Earlier this week, the Trump Administration issued a 172-page Notice of Proposed Rulemaking (NPRM) that, if finalized, would allow for the importation of certain prescription drugs and biologic products from Canada. The Administration also announced the availability of draft guidance on how manufacturers can import certain FDA-approved products that were originally intended for sale in a foreign country.

The NPRM would allow states and certain other non-federal government entities to submit importation program proposals to the FDA for review and authorization. The program could be co-sponsored by a pharmacist, a wholesaler, or another state or non-federal governmental entity. Eligible drugs would have to be relabeled with the required U.S. labeling prior to importation and undergo testing for authenticity, degradation, and to ensure that the drugs meet established specifications and standards. Programs would also have to demonstrate significant cost reductions to the American consumer.

“Today’s announcement outlines two pathways for the safe importation of certain prescription drugs to help provide safe, effective, more affordable drugs to American patients,” said Health and Human Services Secretary Alex Azar in a press release jointly issued by HHS and the FDA.

Comments on the NPRM will be accepted for 75 days after publication in the Federal Register, and comments on the draft guidance will be accepted for 60 days after publication in the Federal Register.
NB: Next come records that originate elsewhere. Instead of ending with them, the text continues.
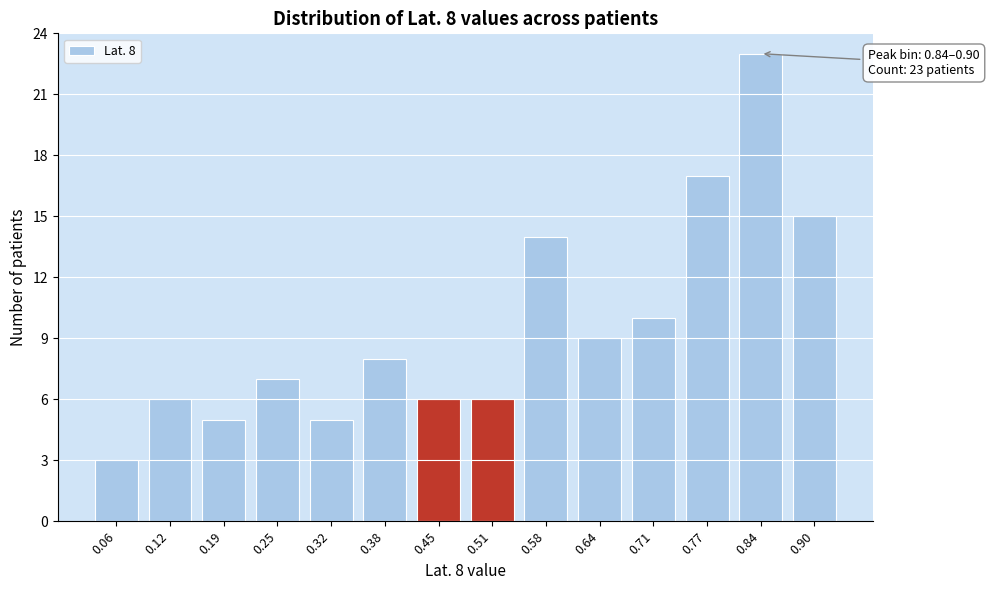

Reading right to left, transcribe all the data shown in this chart.

0.90=15	0.84=23	0.77=17	0.71=10	0.64=9	0.58=14	0.51=6	0.45=6	0.38=8	0.32=5	0.25=7	0.19=5	0.12=6	0.06=3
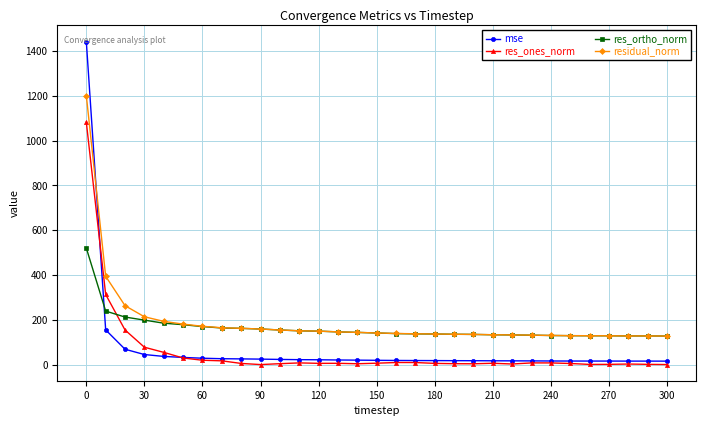

True or false: res_ortho_norm and res_ones_norm cross at least once.

True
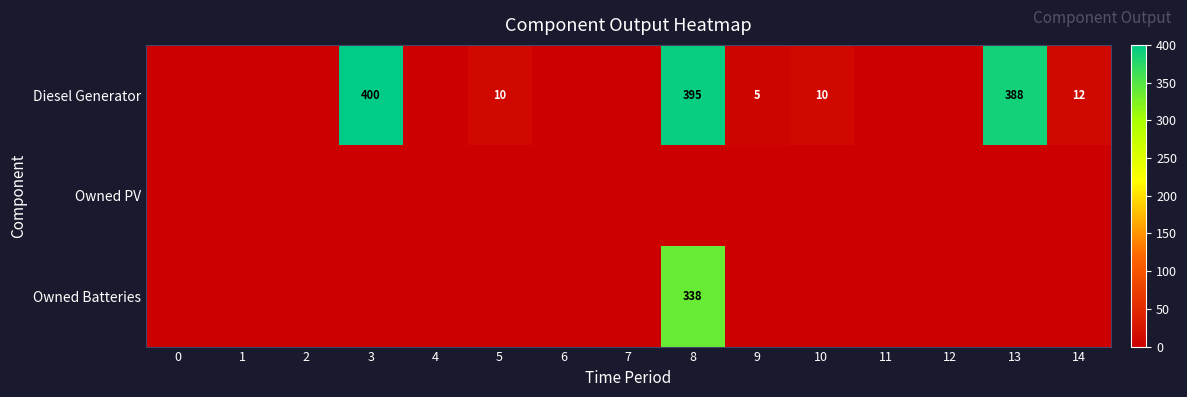

What is the spread (max minus min) of values at 14?

12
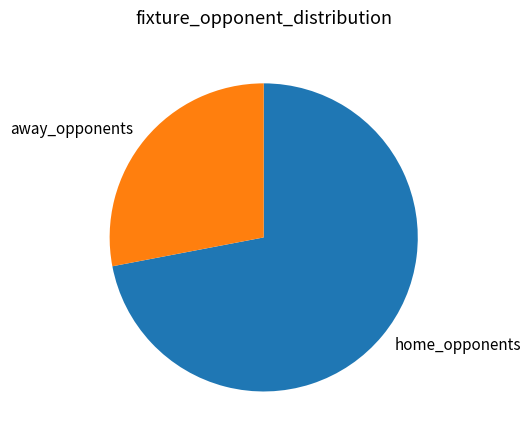

How many slices are in this pie chart?

2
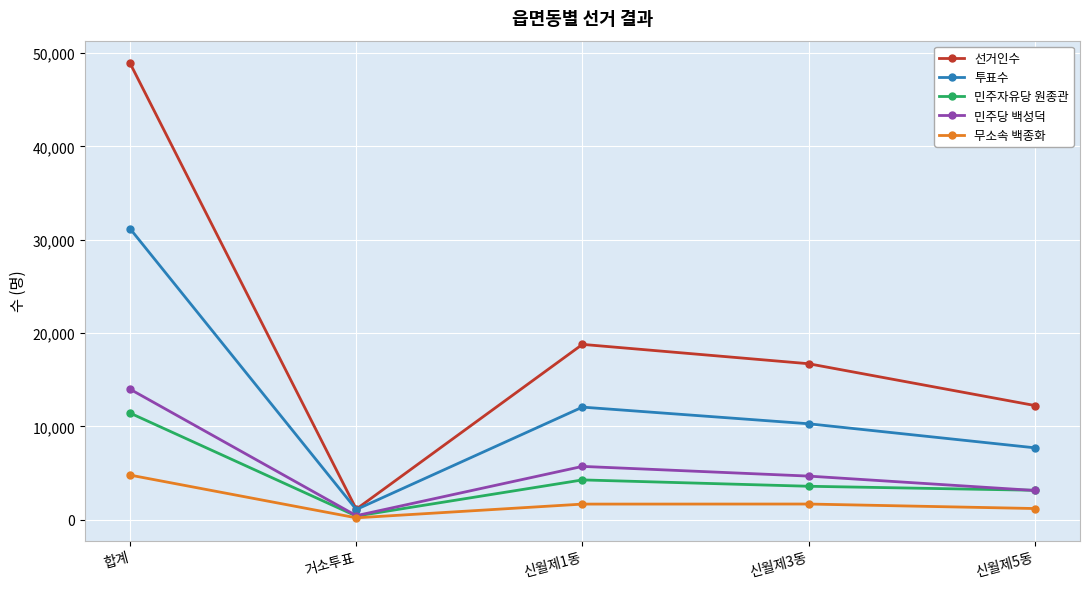

Which series has the widest spread of values?

선거인수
Publication will most likely happen on December 23, 2019, but industry groups are not waiting to make their opinions known.

“[T]oday’s announcement is the latest empty gesture from our elected lawmakers who want us to believe they’re serious about lowering patients’ prescription drug costs,” said Jim Greenwood, president and CEO of the Biotechnology Innovation Organization (BIO) in a statement posted on the group’s website. “The idea that this plan will result in savings for patients at the pharmacy counter is a talking point that’s been debunked by nonpartisan budget experts and past FDA commissioners who served under both Republican and Democratic administrations.”

The Healthcare Distribution Alliance (HDA) asserted, “Such policies will … ultimately threaten patient safety without any meaningful cost reductions. … Further, as an HDA Research Foundation study indicates, federal importation policies would lead to at least $1.1 billion in unforeseen costs for the healthcare system, regulators and patients alike.”

Finally, there was this observation from Pharmaceutical Commerce magazine: “The NPRM also specifies that … sponsors are obligated to collect data on cost savings to consumers, and report that data to HHS. Given the convoluted state of drug pricing and reimbursement today, that will be a significant undertaking all by itself.”

“Our ultimate goal is to provide a robust program that clearly lays out procedures to import drugs that could provide lower prices while also maintaining the high-quality Americans expect,” said Assistant Secretary for Health Brett Giroir.

It’s safe to say that the promise of high-quality drugs at lower prices is one that all Americans would welcome. The question remains, however, whether these proposed rules can be finalized in the face of pharmaceutical industry opposition and, if finalized, they can actually deliver on the promise they make.